McBride se ve envuelto en un proyecto corporativo, bien delineado por el guion que incluye situaciones y personajes que le imprimen al filme un halo de misterio, entre la rebelión y la obediencia institucional. Al final, la soledad en un inabarcable espacio exterior, determinará las reflexiones del astronauta añorante, como sucedía con En la luna (Jones, 2009) y las obras cumbres del género espacial-existencial de Kubrick y Tarkovsky. Como suele suceder, el hombre será una pieza necesaria por un momento pero igual desechable después para lograr los fines propuestos: no hay mucho heroísmo allá fuera, solo cumplimiento del deber y, si se puede, introspección absoluta.

Recreaciones y transiciones

A la par de la manera en la que los personajes asumen las transformaciones que implican sus interminables viajes sin resultados a la vista, la propuesta visual de los filmes apuestan por la elegancia en la edición –como los trenes y naves espaciales que cobran vida a partir de un detalle visual- y por indagar por las perspectivas más adecuadas para la imagen: espejos y reflejos expresando dualidad; horizontes abiertos que reflejan la pequeñez del humano ante la vastedad del entorno selvático o espacial; interiores de cuidado detalle en su diseño y ambientación que nos coloca en el contexto y época descritas. Las esporádicas secuencias de acción están filmadas con brío: ataque de nativos, enfrentamientos en la superficie lunar o durante la I Guerra Mundial y asedios de animales hambrientos.

Las secuencias con las tribus amazónicas resultan certeras en cuanto a la relación que establecen con los occidentales recién llegados, así como en sus celebraciones.

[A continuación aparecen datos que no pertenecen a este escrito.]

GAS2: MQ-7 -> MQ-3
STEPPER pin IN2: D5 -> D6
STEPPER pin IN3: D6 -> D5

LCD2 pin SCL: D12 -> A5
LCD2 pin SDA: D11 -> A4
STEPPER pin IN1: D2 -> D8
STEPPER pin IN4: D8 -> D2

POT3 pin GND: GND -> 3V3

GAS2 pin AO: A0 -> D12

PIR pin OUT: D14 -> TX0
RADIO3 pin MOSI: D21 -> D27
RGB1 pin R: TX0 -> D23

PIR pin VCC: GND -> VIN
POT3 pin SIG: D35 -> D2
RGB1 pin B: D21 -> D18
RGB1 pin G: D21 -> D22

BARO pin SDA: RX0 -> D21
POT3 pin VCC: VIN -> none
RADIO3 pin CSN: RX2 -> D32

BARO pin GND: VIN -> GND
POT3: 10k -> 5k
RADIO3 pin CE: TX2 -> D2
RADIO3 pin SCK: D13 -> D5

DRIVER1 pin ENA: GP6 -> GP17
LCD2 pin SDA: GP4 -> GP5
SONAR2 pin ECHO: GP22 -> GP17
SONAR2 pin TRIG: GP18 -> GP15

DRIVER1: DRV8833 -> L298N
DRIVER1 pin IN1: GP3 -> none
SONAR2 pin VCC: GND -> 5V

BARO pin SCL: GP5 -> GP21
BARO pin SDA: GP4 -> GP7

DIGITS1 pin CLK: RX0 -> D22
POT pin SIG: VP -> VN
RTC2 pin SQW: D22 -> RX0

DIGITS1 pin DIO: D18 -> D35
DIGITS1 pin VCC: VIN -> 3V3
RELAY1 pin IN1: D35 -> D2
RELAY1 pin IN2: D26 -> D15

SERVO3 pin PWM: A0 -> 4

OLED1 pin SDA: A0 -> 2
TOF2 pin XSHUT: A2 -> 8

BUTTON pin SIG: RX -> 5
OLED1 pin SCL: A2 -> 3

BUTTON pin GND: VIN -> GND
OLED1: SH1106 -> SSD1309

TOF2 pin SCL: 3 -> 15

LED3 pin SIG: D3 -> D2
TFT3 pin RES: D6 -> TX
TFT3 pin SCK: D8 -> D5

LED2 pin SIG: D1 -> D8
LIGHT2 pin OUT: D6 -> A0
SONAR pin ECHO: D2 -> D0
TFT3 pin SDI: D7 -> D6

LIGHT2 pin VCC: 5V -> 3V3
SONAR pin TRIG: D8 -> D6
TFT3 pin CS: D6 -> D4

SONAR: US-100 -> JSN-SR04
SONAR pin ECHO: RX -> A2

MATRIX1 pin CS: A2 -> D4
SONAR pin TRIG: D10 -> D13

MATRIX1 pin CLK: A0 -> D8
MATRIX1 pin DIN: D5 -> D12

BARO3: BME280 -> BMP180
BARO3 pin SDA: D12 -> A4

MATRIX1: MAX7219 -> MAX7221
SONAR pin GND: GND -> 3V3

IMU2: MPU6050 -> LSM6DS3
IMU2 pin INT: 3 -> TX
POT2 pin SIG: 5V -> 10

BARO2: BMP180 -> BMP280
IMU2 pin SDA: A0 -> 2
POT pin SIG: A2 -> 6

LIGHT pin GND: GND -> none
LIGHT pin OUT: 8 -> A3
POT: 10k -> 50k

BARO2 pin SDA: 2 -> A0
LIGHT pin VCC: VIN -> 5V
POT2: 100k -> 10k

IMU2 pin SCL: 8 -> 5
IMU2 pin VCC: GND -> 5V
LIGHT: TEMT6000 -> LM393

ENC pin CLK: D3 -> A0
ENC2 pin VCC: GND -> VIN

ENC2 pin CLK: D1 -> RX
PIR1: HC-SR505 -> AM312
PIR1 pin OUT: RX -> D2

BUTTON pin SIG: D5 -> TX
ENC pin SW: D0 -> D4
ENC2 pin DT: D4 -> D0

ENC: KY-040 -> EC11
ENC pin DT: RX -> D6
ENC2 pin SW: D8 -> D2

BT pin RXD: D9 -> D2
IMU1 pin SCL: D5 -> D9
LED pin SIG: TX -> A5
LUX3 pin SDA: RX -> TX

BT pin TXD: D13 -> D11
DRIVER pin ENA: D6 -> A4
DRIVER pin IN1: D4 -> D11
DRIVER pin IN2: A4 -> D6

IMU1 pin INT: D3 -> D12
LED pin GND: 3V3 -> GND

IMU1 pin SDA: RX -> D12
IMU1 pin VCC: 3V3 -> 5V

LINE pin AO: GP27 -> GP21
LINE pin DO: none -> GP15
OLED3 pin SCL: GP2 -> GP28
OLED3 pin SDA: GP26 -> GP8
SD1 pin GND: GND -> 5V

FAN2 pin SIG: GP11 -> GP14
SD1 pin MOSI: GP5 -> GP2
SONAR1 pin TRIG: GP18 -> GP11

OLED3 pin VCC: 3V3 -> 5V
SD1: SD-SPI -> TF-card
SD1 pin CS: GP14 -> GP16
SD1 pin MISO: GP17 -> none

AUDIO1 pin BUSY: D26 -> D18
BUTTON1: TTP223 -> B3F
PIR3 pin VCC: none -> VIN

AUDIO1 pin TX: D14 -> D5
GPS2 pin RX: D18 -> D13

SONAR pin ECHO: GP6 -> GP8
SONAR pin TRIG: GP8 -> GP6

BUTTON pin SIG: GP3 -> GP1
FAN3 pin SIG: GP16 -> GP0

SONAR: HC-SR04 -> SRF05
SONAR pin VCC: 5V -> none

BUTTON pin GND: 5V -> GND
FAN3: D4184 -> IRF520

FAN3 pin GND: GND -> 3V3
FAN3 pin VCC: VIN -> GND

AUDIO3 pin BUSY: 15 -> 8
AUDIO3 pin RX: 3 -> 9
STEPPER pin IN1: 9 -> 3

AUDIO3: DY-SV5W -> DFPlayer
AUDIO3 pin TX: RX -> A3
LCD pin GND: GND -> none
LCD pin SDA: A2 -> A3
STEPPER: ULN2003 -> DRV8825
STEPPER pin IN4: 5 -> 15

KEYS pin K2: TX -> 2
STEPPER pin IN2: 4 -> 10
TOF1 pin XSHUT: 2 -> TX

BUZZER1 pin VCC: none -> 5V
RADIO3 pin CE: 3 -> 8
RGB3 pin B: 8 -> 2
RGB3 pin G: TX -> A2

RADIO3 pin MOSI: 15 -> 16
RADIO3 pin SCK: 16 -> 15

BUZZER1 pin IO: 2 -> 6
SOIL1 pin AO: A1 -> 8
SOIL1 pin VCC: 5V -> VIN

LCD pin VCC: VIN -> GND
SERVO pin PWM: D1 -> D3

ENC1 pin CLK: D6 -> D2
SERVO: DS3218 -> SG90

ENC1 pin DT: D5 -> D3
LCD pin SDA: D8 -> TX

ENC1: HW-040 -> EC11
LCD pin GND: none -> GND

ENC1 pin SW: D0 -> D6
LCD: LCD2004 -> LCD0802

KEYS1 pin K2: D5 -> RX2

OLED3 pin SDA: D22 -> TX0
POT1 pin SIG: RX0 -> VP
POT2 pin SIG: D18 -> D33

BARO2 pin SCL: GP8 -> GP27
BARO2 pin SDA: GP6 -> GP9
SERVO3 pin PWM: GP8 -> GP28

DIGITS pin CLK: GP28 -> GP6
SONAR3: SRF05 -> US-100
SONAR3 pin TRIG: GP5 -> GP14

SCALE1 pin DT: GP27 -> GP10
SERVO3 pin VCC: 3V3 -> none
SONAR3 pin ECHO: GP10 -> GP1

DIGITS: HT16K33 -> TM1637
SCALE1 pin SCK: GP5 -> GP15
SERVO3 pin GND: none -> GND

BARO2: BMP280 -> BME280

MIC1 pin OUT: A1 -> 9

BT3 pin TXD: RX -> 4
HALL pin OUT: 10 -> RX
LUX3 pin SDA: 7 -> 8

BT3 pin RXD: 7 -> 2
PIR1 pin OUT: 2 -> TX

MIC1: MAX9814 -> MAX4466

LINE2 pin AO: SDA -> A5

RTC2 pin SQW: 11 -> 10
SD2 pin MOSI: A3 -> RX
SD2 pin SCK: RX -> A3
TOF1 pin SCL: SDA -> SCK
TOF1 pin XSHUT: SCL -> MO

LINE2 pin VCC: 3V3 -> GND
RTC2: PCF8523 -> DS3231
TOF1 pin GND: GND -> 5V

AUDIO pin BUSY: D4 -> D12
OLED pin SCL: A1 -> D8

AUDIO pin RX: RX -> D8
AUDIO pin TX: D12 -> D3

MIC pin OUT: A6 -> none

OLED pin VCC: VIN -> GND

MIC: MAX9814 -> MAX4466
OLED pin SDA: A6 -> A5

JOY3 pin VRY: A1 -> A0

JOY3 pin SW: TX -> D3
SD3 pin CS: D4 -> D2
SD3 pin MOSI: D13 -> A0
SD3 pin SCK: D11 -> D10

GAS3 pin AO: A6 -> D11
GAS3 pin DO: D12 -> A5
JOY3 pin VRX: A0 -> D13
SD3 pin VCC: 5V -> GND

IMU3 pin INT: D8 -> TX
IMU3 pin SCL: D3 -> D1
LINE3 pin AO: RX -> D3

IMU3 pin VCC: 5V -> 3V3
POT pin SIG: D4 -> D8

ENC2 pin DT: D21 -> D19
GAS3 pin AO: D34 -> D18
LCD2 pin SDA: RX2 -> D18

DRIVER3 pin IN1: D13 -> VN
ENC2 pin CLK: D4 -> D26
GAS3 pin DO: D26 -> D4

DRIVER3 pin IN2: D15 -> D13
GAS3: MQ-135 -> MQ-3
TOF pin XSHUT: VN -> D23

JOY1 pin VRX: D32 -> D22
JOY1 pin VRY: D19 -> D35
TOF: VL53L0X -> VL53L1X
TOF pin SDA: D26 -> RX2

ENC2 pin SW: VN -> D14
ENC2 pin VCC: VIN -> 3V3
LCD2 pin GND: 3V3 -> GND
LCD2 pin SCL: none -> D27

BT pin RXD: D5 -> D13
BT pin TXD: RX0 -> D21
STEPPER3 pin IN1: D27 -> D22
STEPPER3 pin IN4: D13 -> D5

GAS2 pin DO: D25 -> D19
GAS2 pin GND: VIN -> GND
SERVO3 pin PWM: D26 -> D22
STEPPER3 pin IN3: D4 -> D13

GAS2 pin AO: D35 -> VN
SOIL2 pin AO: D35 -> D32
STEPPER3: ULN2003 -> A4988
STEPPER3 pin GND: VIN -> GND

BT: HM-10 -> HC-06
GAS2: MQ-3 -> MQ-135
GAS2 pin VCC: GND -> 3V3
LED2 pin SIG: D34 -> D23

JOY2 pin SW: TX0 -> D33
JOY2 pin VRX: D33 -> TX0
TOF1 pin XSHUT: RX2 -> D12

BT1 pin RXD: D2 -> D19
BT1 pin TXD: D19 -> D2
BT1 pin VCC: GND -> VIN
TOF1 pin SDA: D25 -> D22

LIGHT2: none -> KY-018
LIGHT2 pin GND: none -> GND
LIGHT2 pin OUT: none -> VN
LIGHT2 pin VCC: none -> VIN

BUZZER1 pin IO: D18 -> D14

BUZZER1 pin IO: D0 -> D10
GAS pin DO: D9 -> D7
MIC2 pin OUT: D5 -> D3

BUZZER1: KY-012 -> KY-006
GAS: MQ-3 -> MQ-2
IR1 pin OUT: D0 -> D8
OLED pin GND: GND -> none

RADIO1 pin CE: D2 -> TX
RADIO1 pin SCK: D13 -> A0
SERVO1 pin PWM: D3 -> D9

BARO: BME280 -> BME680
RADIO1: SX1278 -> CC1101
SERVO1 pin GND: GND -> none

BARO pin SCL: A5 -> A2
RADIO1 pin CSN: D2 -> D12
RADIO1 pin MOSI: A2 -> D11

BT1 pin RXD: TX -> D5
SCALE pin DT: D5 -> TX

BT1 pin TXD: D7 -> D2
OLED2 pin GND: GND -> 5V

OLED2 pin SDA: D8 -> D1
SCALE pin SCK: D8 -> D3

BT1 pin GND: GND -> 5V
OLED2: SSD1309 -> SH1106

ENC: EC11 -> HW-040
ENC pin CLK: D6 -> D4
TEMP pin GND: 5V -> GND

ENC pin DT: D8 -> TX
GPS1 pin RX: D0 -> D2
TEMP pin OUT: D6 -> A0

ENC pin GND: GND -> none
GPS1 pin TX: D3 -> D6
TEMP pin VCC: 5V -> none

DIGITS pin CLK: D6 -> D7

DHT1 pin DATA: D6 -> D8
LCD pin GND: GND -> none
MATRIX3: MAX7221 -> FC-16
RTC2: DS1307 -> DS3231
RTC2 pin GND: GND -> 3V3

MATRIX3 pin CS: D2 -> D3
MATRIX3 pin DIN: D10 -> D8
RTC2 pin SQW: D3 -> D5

De igual forma, la Inglaterra de principios del siglo XX queda puntualmente retratada, sobre todo en términos de pensamiento dominante: los salvajes son los otros, a pesar del irracional pensamiento colonial que tanto fustigó el explorador protagónico que, con todo y su evolucionada forma de pensar, todavía quería a su mujer en casa. En tanto, las instalaciones lunares y marcianas están diseñadas con una asepsia escalofriante de precisión evaluativa infalible, donde parece no existir el error o la desviación, salvo cuando en la intimidad de las naves se suscitan eventos que pueden acabar en tragedia y rompen la lógica estructural.

En síntesis, dos hombres enfrentados a un destino en primera instancia impuesto del exterior pero después asumido como propio, ya en posibilidad de elección pero a estas altura vuelto casi obsesión, construida por la propia percepción del mundo: parece que la vida juega en ambos sentidos, proponiendo alternativas, obligando por momentos y posteriormente dejando que el individuo decida por cuál río navegar o por cuál curso planetario volar para encontrarse de frente con ese corazón que ilumine las tinieblas o bien, que termine por confirmar que el trayecto era más importante que el punto de llegada, señalando que la vuelta a casa es en realidad el fin último de la existencia.